De María de Magdala existían y siguen existiendo supuestamente innumerables reliquias, tanto de su cuerpo como de objetos relacionados con ella, y tiene gran cantidad de iglesias dedicadas a ella y puestas bajo su protección.

En la Edad Media la importancia de un personaje santo se reflejaba en la cantidad de reliquias que los templos poseían. Eso originó un furor por las reliquias, con algunas actitudes más bien dudosas. Por ejemplo, la Iglesia permitió que se descuartizaran los restos mortales de algunos beatificados, para así multiplicar los presuntos beneficios milagrosos de aquellos restos mortuorios. Pero algunas órdenes religiosas hacían todo lo posible para conservar intacto el cuerpo de sus fundadores. Así, en el siglo XIII, el cuerpo de Santo Tomás de Aquino, fue hervido y preservado para que los monjes de la Abadía de Fossanuova, en el que murió, no perdieran sus reliquias.

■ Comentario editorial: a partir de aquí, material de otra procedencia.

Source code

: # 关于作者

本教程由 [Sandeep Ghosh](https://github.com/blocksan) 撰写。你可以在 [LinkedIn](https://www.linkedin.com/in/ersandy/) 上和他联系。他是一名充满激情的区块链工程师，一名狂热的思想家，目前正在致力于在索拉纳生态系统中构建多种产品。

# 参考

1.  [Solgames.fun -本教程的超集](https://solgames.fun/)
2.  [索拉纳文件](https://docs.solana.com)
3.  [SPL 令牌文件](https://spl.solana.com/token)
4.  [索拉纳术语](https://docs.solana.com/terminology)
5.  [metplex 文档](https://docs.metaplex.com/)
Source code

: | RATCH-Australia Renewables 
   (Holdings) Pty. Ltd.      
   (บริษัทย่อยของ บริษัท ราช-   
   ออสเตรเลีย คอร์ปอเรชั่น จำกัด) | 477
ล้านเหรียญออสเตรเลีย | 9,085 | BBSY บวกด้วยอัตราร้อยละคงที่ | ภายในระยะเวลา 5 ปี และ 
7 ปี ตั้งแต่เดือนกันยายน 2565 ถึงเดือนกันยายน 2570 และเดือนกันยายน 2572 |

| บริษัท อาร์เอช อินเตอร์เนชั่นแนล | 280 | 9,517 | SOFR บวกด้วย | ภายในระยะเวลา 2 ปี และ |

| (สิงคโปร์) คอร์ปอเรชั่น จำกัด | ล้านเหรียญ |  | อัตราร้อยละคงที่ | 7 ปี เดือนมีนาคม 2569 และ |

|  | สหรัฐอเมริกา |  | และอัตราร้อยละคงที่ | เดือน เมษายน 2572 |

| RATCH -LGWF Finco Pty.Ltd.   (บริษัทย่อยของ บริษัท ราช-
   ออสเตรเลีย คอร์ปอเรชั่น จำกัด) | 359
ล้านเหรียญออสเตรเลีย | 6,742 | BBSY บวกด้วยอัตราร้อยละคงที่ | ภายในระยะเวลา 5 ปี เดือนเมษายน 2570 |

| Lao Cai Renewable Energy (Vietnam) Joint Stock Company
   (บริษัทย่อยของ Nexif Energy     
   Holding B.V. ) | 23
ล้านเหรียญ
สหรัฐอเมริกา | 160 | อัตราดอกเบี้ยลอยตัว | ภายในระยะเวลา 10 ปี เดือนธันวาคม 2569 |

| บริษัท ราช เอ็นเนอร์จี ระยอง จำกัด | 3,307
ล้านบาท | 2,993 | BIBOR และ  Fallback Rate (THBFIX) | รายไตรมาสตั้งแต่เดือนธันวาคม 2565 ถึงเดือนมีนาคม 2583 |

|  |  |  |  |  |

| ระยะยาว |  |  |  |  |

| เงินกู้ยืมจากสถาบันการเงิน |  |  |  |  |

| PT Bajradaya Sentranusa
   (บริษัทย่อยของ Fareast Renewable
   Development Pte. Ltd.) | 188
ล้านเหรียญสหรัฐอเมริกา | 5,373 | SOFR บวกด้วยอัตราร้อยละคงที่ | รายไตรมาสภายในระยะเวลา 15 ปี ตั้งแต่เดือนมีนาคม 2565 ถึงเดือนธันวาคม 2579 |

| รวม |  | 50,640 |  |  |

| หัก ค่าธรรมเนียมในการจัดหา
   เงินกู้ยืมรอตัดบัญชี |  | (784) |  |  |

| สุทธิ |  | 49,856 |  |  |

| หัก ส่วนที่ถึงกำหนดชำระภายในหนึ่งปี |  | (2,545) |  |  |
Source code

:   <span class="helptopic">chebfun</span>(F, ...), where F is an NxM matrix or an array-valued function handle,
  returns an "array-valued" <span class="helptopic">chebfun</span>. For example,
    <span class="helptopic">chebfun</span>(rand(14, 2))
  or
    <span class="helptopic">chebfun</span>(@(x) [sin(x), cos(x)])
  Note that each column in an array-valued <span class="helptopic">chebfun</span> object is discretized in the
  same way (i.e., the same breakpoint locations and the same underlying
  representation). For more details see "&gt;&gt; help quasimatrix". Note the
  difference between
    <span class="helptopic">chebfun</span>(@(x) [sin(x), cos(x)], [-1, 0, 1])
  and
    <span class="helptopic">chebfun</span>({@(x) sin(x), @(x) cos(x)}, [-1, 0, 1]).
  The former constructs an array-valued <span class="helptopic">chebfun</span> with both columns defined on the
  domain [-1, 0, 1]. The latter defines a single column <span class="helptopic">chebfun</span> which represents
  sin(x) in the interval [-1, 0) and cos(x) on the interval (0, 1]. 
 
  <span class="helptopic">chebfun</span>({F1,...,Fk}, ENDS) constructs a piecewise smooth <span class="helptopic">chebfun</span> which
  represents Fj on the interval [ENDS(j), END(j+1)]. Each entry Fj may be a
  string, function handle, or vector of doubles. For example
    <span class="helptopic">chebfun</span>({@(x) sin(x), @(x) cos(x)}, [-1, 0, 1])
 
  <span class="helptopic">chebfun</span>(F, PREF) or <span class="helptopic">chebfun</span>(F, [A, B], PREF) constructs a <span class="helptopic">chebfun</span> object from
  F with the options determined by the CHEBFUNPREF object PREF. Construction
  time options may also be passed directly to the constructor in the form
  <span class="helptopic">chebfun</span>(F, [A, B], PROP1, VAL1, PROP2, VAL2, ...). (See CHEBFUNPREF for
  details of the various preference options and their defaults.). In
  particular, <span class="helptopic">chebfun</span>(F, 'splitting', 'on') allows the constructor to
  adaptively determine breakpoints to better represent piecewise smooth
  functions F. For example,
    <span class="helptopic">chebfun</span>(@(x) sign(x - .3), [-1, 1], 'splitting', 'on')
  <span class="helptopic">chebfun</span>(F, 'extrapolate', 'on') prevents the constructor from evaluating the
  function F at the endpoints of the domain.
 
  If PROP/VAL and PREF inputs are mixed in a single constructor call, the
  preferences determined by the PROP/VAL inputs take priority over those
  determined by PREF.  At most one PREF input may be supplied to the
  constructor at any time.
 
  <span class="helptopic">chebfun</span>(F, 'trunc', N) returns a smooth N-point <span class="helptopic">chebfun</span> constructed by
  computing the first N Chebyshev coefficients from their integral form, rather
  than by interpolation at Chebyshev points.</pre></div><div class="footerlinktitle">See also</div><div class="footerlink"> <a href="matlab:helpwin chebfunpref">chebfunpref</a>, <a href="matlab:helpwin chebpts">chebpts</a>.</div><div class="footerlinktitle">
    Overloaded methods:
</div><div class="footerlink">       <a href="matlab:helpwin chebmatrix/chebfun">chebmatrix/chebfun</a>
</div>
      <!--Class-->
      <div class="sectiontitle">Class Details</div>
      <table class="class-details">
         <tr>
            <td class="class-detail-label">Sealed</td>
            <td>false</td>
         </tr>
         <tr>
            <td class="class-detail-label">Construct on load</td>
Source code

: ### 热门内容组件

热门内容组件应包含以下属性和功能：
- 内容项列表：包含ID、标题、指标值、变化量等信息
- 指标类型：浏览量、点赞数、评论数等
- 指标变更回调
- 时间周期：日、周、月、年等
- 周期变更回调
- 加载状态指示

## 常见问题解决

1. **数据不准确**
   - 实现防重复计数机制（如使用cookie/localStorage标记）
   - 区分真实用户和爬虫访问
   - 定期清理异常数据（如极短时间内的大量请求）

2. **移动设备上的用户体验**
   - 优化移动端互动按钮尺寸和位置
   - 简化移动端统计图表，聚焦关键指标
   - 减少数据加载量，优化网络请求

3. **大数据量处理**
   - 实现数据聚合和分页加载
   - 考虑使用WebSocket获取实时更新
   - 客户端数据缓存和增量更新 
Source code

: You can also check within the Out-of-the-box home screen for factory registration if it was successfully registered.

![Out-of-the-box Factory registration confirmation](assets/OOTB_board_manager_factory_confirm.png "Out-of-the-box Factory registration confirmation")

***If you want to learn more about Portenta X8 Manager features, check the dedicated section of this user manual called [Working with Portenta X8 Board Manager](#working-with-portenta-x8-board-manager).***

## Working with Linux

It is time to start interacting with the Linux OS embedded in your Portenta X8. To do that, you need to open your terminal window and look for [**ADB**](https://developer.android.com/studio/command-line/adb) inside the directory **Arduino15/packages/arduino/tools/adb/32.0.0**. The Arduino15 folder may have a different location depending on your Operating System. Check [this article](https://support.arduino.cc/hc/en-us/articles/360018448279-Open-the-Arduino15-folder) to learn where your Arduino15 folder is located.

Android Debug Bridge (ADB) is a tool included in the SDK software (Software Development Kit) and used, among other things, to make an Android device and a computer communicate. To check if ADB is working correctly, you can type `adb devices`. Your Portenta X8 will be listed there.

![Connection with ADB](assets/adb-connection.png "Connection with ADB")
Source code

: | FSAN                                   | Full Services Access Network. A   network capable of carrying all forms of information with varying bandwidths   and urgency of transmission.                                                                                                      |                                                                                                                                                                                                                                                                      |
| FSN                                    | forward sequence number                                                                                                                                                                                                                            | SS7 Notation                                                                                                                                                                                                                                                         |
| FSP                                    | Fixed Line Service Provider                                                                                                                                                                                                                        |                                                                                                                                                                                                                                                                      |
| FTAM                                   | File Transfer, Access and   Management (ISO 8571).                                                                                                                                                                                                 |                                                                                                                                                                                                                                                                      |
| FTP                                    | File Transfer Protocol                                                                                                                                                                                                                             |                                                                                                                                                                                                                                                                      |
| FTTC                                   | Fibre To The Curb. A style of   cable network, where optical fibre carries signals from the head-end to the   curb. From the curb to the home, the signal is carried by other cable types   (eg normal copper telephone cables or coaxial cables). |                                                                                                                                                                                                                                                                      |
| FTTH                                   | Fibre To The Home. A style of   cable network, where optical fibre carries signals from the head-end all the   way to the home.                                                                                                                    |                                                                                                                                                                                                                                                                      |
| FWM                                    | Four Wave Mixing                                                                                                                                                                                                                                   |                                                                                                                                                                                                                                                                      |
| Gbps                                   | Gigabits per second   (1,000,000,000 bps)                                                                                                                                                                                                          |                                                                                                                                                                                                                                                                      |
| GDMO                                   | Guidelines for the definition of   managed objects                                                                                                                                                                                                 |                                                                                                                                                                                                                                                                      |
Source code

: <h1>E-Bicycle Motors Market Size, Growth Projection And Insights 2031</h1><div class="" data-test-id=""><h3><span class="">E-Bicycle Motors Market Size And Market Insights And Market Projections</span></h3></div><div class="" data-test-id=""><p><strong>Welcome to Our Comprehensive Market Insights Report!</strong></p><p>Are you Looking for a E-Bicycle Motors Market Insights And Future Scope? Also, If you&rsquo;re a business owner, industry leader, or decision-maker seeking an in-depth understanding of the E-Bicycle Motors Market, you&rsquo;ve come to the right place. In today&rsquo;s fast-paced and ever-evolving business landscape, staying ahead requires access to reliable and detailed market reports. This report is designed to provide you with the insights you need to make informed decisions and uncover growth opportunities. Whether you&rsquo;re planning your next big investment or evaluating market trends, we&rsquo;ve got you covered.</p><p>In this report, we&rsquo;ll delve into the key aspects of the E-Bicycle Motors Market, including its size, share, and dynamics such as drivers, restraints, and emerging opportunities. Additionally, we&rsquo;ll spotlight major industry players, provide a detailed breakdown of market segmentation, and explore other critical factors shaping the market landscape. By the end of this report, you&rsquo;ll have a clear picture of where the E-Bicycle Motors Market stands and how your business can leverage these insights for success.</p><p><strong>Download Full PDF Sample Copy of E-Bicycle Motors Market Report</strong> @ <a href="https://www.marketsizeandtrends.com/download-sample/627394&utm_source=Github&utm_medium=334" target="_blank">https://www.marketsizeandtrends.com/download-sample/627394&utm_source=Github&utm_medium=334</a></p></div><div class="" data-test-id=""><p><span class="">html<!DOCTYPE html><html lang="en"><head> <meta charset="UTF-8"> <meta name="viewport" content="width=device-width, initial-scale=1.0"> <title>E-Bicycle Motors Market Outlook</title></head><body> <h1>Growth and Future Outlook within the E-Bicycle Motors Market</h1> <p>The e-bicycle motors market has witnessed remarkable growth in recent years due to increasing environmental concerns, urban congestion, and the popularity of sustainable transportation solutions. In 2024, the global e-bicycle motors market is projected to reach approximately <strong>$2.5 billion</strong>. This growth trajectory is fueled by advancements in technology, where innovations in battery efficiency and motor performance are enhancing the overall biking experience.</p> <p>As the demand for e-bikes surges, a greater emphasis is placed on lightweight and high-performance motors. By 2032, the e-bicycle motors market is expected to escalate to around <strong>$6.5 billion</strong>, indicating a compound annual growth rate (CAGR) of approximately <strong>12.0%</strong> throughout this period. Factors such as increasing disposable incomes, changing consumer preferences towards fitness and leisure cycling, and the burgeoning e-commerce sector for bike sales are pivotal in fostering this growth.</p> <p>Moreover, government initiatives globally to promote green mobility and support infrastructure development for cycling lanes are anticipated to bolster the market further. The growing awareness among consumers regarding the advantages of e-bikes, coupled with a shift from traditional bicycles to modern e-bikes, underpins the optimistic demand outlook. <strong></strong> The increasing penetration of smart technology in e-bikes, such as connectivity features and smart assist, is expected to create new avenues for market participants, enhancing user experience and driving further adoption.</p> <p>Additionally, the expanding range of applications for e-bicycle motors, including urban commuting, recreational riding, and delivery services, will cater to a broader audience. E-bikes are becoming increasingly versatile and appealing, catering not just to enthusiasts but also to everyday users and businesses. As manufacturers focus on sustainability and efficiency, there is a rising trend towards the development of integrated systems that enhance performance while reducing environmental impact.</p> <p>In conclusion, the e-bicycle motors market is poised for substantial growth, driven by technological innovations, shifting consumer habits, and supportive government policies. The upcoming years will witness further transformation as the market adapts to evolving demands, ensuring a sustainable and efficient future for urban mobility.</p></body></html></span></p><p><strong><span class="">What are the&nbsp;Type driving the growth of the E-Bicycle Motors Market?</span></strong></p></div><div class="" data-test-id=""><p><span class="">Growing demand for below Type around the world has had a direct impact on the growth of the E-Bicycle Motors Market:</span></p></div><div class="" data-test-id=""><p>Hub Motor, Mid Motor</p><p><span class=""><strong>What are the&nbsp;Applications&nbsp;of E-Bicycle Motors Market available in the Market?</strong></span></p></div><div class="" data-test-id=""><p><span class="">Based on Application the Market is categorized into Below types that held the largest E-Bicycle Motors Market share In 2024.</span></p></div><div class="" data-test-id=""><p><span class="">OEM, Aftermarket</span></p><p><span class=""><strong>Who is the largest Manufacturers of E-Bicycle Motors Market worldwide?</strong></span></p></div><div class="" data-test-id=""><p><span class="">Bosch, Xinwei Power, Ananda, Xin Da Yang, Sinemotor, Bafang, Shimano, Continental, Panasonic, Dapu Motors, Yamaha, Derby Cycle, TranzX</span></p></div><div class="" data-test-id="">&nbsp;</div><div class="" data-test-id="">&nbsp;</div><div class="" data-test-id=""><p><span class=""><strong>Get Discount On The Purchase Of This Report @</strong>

Varios países se disputan la autenticidad de los restos de María Magdalena y en todos ellos se les atribuyen milagros. En la ciudad de Roma, en la Basílica de San Juan de Letrán, existió siempre un altar que supuestamente contenía el cuerpo de la santa, sin cabeza. En Francia se dice que los restos de María de Magdala están en Vézelay, donde se erigió el primer santuario dedicado a maría Magdalena (1120-1132). En el año 1004 el diácono Ermenfroi patrocinó una iglesia en Verdún, Francia, y fue puesta bajo la advocación de la santa de Magdala. A ella le siguieron las de Bayeux (1027), Bellavault (1034), Le Mans (1040), Reims (1043) y Besançon (1049).

Incluso antes de la construcción de esos templos, los primeros occidentales que reivindicaron la autenticidad de las reliquias de la Magdalena fueron alemanes e ingleses. En una cripta del Monasterio de San Esteban, en la baja Sajonia (Alemania), y en Exeter (Inglaterra), se aseguraba en la segunda mitad del Siglo X que poseían restos de la santa. En la catedral de Exeter, concretamente, decían que poseían un dedo de la Magdalena. También a España llegaron las reliquias de santa María Magdalena. En Oviedo (Asturias), en el catálogo de reliquias del Siglo XI aparece un mechón del cabello con el que supuestamente María Magdalena le enjuagara los pies a Jesús.

Después de las reliquias relacionadas con Jesús (Sábana Santa, lanza de Longinos, espinas de la corona, paños y telas fúnebres, los clavos, el lignum Crucis, pañales infantiles, pajas del pesebre, etc.) y las de la Virgen María (algunos templos aseguran poseer algodones con gotas de leche del período de lactancia de Jesús), de pocos santos y santas existen tantas reliquias como de la Magdalena. Ello significa sólo una cosa: que desde muy temprano su personalidad y su cuerpo fueron objeto de culto en la Iglesia universal.

Los fieles, a fuerza de leyendas o relatos, mantuvieron vivo ese sentimiento más o menos inconscientemente: María Magdalena fue una de las mujeres más importantes en el ministerio de Jesús y merecía veneración.

Veinte siglos después empieza a hacerse justicia a María Magdalena. Lo que falta es vencer las resistencias de la organización patriarcal de la mayoría de las Iglesias cristianas, y recuperar en la práctica la tradición del movimiento de Jesús como discipulado de iguales, aunque no idénticos.